» TASKS TO CARRY OUT:
- A) According to the court opinion, how much money did Allen advance to Romero?
- B) Copy the court opinion word for word, everything from "One issue remains" down to "by Romero's fraud.".

» DOCUMENT TEXT:
Content starts

The Supreme Court of New Mexico has stated that the purpose of the Act is to provide "a comprehensive method for the licensing and control of contractors in order to protect the public from either irresponsible or incompetent contractors". Peck v. Ives, 84 N.M. 62, 499 P.2d 684 (1972). In our view, § 67-35-26, supra, clearly imposes a fiduciary duty upon contractors who have been advanced money pursuant to construction contracts.

14

It is undisputed that Romero was advanced $49,950 by Allen. By virtue thereof, Romero stood in a fiduciary capacity toward Allen. Romero was under a duty to assure that money advanced to him was applied in payment for materials and labor relating to the four-plexes. That Romero was acting in a fiduciary capacity imposed by law, rather than one implied by law, is evidenced by the fact that his obligation not to divert advances is imposed by statute. The fiduciary capacity in which Romero was acting accordingly existed independent of any express understanding he had with Allen governing the same obligation. Obtaining a state license by a contractor is a prerequisite to entering the construction industry in New Mexico; accordingly, the obligation and duties imposed under § 67-35-26, supra, were binding upon Romero prior to any dealings he had with Allen. We hold that the Bankruptcy Court's finding that Romero was acting in a fiduciary capacity within the meaning of § 17(a)(4), supra, is not clearly erroneous. Arnold, supra.

15

One issue remains involving § 17(a)(4), supra, i. e., whether the debt involved herein was created by fraud, embezzlement, misappropriation or defalcation on the part of Romero. We hold that the debt was created by Romero's fraud.

Content ends

Collected data:
Content starts

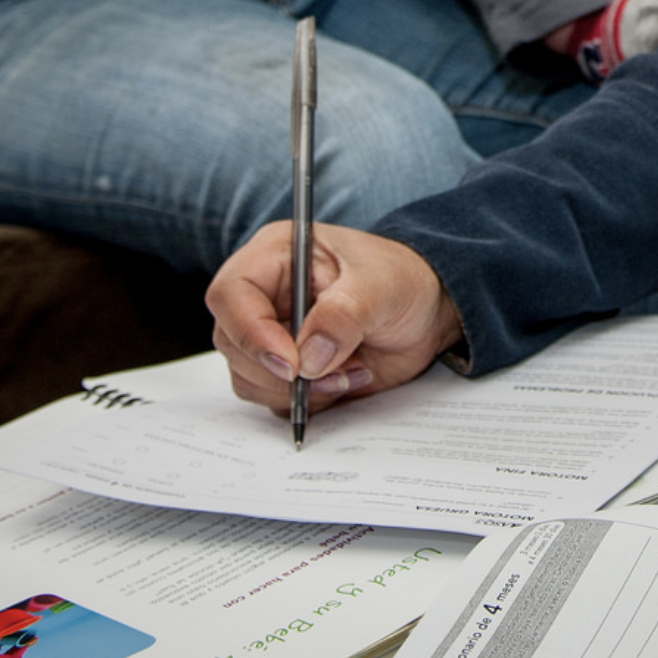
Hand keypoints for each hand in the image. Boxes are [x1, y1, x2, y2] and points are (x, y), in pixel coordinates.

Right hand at [207, 221, 464, 414]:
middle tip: (334, 371)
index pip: (232, 294)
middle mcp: (265, 294)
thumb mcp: (382, 286)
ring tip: (350, 369)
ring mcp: (271, 333)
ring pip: (248, 377)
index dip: (251, 332)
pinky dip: (308, 402)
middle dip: (281, 370)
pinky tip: (346, 379)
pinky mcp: (284, 368)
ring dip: (298, 390)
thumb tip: (309, 357)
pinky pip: (272, 399)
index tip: (292, 363)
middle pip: (232, 342)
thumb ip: (345, 314)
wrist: (426, 311)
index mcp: (277, 255)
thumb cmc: (402, 279)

Content ends

» EXERCISE RESPONSES:
- A) $49,950

- B)
One issue remains involving § 17(a)(4), supra, i. e., whether the debt involved herein was created by fraud, embezzlement, misappropriation or defalcation on the part of Romero. We hold that the debt was created by Romero's fraud.